Lunar Mantra - Genesis

Review

Noise muss sich jederzeit der Frage aussetzen, inwiefern es sich dabei um Musik handelt. Ob es gezielt eingesetzt wird, um das musikalische Spektrum zu erweitern oder dieses gar in Frage stellt. Ob es Elemente sind, die sich selbst genügen und allein durch Argumente wie „Es dient der Atmosphäre“ beständig sind. Akustisch gesehen handelt es sich um ein Geräusch, wenn keine periodische Schwingung zu verzeichnen ist. Das heißt, dass das Oszillogramm unterschiedlich stark, an scheinbar willkürlichen Punkten, ausschlägt, wodurch es sich von der periodisch nachvollziehbaren Welle eines Tons unterscheidet.

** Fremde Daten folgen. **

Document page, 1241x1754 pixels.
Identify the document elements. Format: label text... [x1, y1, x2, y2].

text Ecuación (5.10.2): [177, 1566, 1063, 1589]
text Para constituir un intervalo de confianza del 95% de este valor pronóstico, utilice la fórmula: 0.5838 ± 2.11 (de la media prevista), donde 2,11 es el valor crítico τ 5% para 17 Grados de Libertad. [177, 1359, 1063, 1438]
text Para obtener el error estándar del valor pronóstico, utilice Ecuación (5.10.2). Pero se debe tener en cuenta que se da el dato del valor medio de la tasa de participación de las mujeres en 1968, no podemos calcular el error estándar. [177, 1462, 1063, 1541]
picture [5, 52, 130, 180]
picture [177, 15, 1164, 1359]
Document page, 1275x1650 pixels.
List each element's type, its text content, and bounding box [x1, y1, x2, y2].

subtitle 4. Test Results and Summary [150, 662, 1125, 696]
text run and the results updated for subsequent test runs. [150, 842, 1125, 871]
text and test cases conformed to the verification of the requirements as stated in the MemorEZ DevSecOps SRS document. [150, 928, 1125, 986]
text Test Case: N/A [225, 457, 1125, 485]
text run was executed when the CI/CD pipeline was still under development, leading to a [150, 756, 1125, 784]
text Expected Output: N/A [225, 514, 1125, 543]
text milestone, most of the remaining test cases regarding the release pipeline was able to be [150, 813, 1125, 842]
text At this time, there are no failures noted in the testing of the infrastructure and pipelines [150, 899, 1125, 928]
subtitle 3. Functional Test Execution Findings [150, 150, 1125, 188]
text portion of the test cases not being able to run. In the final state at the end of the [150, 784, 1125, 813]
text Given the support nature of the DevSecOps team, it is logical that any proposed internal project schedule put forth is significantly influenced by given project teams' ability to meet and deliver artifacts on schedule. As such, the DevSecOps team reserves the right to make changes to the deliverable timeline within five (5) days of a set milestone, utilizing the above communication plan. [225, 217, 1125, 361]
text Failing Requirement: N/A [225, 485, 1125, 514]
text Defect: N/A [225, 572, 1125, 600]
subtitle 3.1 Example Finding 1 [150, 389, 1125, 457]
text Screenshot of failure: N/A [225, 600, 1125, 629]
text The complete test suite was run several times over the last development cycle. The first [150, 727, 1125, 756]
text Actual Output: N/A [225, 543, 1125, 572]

Metal als solcher arbeitet oft genug mit einem Geräuschelement: gutturalem Gesang. LUNAR MANTRA arbeiten sowohl mit jenen kehlig verzerrten Vocals als auch mit dem, was sich gemeinhin „Noise“ oder „Drone“ nennt. „Genesis“ einleitend und schließend stehen reine  Geräuschkompositionen. Davon umrahmt finden die Black-Metal-Songs ihren Platz. Diese sind teils melodisch, teils monoton polternd und teils sphärisch getragen.

Black-metal-typisch ist der Sound verhallt, wodurch die Musik räumlich nach hinten rückt. Dennoch sind alle Instrumente gut heraushörbar – sogar der Bass. Die signifikante Verwendung kleiner Sekunden und kurzer Akzente durch große Sprünge zu ebenfalls dissonanten Intervallen auf rasend schnell gespielten Gitarren bilden die Basis der Songs. Auffällig ist, dass die Drums selten mit blinder Rage antworten, sondern rumpelnde Double-Bass und viel Beckeneinsatz ein gemächliches Tempo entgegnen.

Soweit, so bekannt. Das Alleinstellungsmerkmal sollen also die Noise- oder Ambient-Fragmente bilden. Akustisch gesehen gliedern diese sich einfach in den hallend verzerrten Klang der Gruppe an, der von vornherein geräuschhaft ist. Ästhetisch betrachtet gelingt es LUNAR MANTRA selten, Klang und Geräusch zu verbinden. Zu simpel ist ihre Herangehensweise. Zu selten wird ausgelotet, weshalb Drones und Noises einen Mehrwert für die Songs haben können. Sie sind eine Spielerei, die als Steigerung der Disharmonie besteht und daher das Superlativ einer musikalischen Klimax bildet. Als solche wird sie in der Ritualmusik des Quartetts jedoch nicht eingesetzt, weshalb eine tranceartige oder verstörende Wirkung, wie sie zum Beispiel WOLVSERPENT erzeugen, ausbleibt.

Das schottische Quartett LUNAR MANTRA vertont mit „Genesis“ kaum eine Geburt. Vielmehr einen nihilistischen Lebenszyklus. Aus dem Nichts wird etwas geboren, beginnt sich voll dunkler Wut zu festigen und entschwindet zu guter Letzt zurück im Nichts des Rauschens. Das „Mini-Album“ vermag es oft genug, auf sich aufmerksam zu machen, doch hält sich für atmosphärisch dichter als es in Wahrheit ist. Die Geräuschelemente sind mitnichten eine Bereicherung, sondern vielmehr die Inszenierung einer „Ursuppe“, die „Genesis“ einen esoterischen Atem verleihen soll. Damit diese Facetten einen Mehrwert bekommen, müssen sie anders eingesetzt werden. Sie müssen mehr mit der Musik in Verbindung stehen, darin eingewoben werden, statt lediglich autark Anfang und Ende auszumachen. Es mangelt an der angesprochenen Nachvollziehbarkeit, die aus Geräusch Klang macht. Vielmehr verbleibt auch der Black Metal in einer nebulösen Willkür, die zu sehr festgebrannten Genrestandards folgt.